CDC says not too late to get flu shot, despite brutal flu season

HOUSTON -- If you still haven't gotten vaccinated during this brutal flu season, you still have time to protect yourself.

Dr. Alicia Fry with the Centers for Disease Control said we could still have several more weeks of flu season.

"Even if you feel like flu has come to your community and now is decreasing, there could be a second wave and it could be a different type of virus," Fry said.

Each flu season is made up of varying strains of the virus. This year's dominant strain, H3N2, has proven a challenge to the vaccine.

Fry said getting a vaccination later could help fight future variations of the strain.

Dr. Shereen Alikhan, a pediatrician, said doing so can especially help kids who are susceptible to getting sick.

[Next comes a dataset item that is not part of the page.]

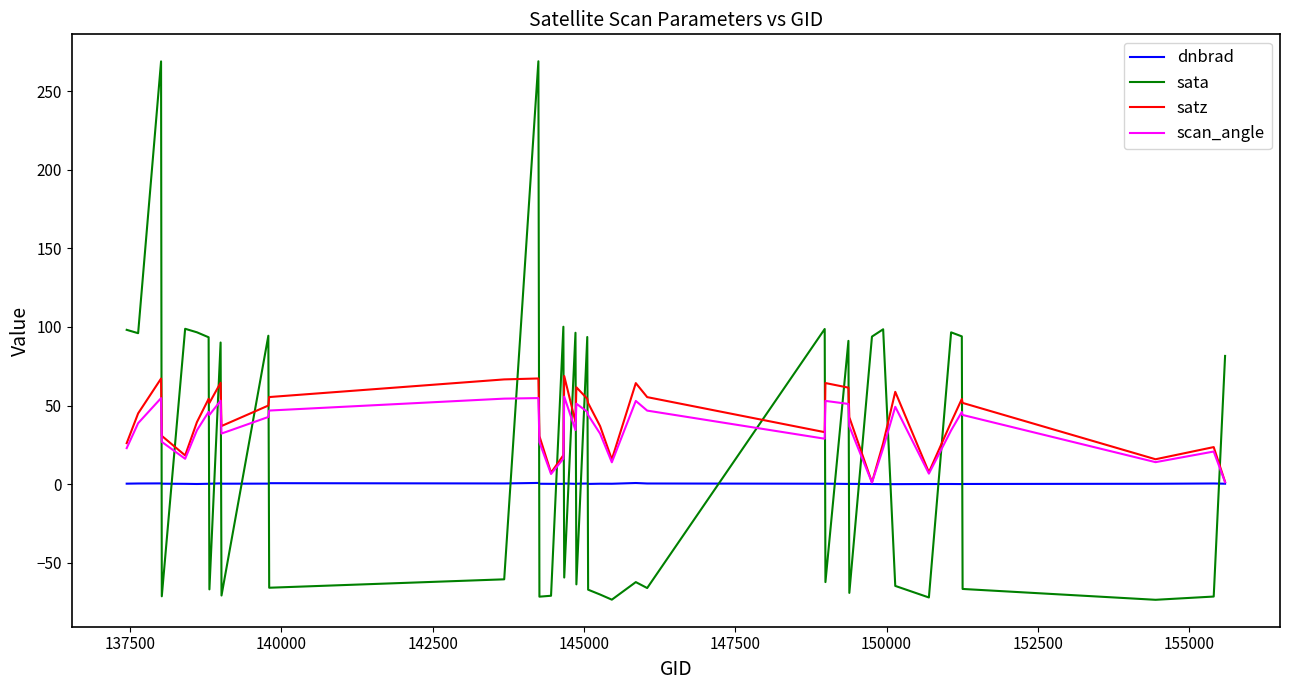

Which series has the widest spread of values?

sata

"Flu vaccine takes two weeks before it becomes effective in the body and your body actually builds immunity to it, so you still have that window of time because the typical peak of flu season hasn't even really hit us yet," Alikhan said.

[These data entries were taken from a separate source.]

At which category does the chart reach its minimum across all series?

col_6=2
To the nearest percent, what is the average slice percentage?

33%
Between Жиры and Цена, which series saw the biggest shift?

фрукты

"Sometimes kids have chronic health conditions to begin with and so they have a lot less reserve than otherwise say, an adult, who's otherwise a healthy adult male or female."

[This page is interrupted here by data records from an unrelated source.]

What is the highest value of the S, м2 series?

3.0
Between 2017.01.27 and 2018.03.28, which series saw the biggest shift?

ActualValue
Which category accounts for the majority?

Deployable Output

Aside from washing your hands consistently, covering your mouth when you cough and avoiding those who are sick, the FDA says the flu shot is still the best way to lower your risk of getting sick and spreading the virus to others.

"The kids who actually did receive the flu vaccine this year are a lot less sick than those who did not get the vaccine at all. Their fevers tend to be a little less and they're not coming in with as many complications," Alikhan said.

Most flu vaccines are covered by insurance, Medicare and Medicaid.